Action item: Output, character for character, every line from the start of the items through the line containing "Бэнксом — знаменитым английским", with both ends included.

*** Record excerpts ***

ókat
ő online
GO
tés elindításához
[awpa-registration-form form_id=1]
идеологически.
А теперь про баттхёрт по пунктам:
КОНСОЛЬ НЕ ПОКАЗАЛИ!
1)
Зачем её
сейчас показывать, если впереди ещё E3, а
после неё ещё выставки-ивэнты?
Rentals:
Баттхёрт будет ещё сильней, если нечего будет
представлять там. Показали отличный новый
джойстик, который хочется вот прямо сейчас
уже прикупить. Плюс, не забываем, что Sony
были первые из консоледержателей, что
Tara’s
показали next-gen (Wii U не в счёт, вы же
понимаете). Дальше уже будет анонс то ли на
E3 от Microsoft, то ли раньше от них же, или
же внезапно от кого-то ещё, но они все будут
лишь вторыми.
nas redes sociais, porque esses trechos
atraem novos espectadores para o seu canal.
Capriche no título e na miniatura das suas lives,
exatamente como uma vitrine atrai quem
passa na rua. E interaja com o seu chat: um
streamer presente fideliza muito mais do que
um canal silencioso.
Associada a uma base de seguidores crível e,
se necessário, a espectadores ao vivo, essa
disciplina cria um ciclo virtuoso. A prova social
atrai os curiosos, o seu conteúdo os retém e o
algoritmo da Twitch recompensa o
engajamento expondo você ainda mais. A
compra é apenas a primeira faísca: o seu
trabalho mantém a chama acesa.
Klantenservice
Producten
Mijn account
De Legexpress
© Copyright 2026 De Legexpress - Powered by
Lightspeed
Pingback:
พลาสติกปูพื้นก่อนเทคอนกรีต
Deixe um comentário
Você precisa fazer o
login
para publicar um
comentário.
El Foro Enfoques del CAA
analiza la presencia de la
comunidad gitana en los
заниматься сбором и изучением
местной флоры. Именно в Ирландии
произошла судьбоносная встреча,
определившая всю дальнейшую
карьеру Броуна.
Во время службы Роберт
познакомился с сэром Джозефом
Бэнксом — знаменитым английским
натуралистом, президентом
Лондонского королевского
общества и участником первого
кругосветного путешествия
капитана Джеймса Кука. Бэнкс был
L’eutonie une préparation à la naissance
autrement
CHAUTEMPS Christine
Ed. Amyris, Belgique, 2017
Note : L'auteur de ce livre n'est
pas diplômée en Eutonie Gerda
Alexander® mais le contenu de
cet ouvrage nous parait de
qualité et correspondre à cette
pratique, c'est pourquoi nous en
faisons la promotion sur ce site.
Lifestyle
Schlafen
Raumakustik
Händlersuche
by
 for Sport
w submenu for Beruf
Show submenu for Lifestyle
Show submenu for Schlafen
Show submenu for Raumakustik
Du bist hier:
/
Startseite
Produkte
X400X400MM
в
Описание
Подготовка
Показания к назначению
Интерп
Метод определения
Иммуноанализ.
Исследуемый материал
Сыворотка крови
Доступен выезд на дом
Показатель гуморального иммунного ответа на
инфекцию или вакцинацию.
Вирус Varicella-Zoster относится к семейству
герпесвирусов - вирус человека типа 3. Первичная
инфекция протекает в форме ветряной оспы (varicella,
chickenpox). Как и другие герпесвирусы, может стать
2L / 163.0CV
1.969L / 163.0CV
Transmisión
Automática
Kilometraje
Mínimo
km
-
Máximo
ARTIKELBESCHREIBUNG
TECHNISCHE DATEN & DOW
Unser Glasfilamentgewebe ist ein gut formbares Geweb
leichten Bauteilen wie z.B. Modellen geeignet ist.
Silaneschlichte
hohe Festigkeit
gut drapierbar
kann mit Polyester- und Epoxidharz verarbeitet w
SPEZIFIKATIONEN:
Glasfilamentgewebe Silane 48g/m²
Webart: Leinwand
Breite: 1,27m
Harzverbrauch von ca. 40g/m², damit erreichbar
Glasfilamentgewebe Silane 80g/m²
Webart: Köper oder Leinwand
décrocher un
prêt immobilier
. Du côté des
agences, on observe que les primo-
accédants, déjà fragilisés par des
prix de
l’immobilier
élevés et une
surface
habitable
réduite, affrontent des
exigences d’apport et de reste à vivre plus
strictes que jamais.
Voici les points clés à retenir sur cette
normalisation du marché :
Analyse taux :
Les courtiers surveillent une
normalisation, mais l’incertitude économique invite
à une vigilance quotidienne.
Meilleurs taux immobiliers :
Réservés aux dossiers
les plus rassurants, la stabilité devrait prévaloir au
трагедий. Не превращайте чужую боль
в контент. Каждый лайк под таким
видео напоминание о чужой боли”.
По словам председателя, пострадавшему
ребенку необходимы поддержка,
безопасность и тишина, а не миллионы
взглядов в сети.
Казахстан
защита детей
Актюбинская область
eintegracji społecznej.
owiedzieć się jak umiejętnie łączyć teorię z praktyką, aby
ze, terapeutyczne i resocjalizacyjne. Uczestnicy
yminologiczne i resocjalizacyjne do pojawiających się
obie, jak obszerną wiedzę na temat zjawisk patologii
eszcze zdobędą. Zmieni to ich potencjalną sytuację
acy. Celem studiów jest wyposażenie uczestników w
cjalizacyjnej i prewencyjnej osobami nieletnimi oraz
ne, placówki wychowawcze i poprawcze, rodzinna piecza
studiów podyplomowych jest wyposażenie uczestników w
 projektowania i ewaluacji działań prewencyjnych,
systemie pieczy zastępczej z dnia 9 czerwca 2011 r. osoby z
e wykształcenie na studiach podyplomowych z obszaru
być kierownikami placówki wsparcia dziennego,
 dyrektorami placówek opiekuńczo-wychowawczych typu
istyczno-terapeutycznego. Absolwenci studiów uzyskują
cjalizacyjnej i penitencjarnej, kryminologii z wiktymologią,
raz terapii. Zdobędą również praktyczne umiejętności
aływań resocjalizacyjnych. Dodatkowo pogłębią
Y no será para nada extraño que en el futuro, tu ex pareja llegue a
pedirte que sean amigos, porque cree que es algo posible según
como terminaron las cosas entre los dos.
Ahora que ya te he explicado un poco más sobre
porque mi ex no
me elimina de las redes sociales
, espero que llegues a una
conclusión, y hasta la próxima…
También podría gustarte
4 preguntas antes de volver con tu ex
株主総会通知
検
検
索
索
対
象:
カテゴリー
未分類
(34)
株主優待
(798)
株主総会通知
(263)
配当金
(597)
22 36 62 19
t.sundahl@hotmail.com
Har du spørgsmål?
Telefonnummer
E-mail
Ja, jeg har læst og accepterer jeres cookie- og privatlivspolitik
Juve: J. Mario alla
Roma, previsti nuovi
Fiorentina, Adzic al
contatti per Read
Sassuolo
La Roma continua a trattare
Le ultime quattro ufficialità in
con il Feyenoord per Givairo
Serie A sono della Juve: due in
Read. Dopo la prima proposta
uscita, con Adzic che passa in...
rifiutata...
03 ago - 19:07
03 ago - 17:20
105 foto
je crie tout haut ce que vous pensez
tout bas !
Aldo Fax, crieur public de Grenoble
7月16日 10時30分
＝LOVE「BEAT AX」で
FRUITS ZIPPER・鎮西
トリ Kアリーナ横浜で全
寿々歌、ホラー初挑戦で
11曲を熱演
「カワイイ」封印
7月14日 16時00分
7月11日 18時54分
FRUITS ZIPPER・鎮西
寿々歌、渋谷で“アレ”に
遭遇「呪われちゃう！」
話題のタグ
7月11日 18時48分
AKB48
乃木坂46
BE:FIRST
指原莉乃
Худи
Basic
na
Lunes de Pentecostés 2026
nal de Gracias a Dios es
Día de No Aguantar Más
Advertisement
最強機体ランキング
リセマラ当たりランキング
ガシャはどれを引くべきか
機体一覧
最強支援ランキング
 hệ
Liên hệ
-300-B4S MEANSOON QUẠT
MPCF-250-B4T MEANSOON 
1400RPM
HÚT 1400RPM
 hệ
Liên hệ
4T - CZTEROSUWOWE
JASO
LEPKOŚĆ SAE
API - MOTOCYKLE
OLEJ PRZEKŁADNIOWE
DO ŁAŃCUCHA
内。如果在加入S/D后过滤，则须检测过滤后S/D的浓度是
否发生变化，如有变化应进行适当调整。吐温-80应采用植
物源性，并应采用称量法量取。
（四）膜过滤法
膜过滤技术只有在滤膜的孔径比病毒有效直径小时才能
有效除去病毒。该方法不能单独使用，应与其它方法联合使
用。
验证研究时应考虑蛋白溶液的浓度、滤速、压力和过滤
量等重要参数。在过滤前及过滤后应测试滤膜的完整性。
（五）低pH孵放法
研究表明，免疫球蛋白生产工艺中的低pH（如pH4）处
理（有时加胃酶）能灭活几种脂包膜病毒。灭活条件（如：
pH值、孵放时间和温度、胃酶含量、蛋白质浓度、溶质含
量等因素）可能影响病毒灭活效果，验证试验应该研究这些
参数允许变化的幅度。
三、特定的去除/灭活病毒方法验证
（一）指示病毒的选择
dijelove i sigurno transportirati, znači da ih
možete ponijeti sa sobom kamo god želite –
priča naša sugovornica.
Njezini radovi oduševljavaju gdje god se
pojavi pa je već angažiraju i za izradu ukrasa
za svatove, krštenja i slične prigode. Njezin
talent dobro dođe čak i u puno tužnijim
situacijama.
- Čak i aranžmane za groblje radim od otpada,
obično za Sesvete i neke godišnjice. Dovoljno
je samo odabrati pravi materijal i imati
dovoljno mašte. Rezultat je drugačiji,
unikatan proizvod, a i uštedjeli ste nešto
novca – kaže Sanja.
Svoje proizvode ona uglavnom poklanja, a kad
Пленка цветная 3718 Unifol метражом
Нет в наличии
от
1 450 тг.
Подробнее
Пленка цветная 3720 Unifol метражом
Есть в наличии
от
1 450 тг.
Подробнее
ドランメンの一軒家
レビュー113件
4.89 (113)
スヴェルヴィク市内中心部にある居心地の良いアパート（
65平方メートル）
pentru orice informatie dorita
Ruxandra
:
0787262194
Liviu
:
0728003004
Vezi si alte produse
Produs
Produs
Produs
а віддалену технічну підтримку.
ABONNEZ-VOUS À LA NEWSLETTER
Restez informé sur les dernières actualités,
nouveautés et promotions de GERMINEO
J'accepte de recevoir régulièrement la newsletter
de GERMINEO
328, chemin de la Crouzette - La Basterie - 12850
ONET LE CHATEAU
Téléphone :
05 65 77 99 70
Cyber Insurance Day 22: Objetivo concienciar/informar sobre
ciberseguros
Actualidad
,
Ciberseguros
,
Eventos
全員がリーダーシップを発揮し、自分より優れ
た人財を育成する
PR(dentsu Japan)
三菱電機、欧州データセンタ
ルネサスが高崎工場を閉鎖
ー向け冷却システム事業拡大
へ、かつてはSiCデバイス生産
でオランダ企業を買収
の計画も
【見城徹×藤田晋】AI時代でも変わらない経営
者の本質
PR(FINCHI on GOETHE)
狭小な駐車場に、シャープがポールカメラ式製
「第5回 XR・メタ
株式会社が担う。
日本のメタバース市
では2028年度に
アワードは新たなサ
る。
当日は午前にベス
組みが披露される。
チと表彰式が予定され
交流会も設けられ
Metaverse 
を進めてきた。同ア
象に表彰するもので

***

Solution for this task:
ókat
ő online
GO
tés elindításához
[awpa-registration-form form_id=1]
идеологически.
А теперь про баттхёрт по пунктам:
КОНСОЛЬ НЕ ПОКАЗАЛИ!
1)
Зачем её
сейчас показывать, если впереди ещё E3, а
после неё ещё выставки-ивэнты?
Rentals:
Баттхёрт будет ещё сильней, если нечего будет
представлять там. Показали отличный новый
джойстик, который хочется вот прямо сейчас
уже прикупить. Плюс, не забываем, что Sony
были первые из консоледержателей, что
Tara’s
показали next-gen (Wii U не в счёт, вы же
понимаете). Дальше уже будет анонс то ли на
E3 от Microsoft, то ли раньше от них же, или
же внезапно от кого-то ещё, но они все будут
лишь вторыми.
nas redes sociais, porque esses trechos
atraem novos espectadores para o seu canal.
Capriche no título e na miniatura das suas lives,
exatamente como uma vitrine atrai quem
passa na rua. E interaja com o seu chat: um
streamer presente fideliza muito mais do que
um canal silencioso.
Associada a uma base de seguidores crível e,
se necessário, a espectadores ao vivo, essa
disciplina cria um ciclo virtuoso. A prova social
atrai os curiosos, o seu conteúdo os retém e o
algoritmo da Twitch recompensa o
engajamento expondo você ainda mais. A
compra é apenas a primeira faísca: o seu
trabalho mantém a chama acesa.
Klantenservice
Producten
Mijn account
De Legexpress
© Copyright 2026 De Legexpress - Powered by
Lightspeed
Pingback:
พลาสติกปูพื้นก่อนเทคอนกรีต
Deixe um comentário
Você precisa fazer o
login
para publicar um
comentário.
El Foro Enfoques del CAA
analiza la presencia de la
comunidad gitana en los
заниматься сбором и изучением
местной флоры. Именно в Ирландии
произошла судьбоносная встреча,
определившая всю дальнейшую
карьеру Броуна.
Во время службы Роберт
познакомился с сэром Джозефом
Бэнксом — знаменитым английским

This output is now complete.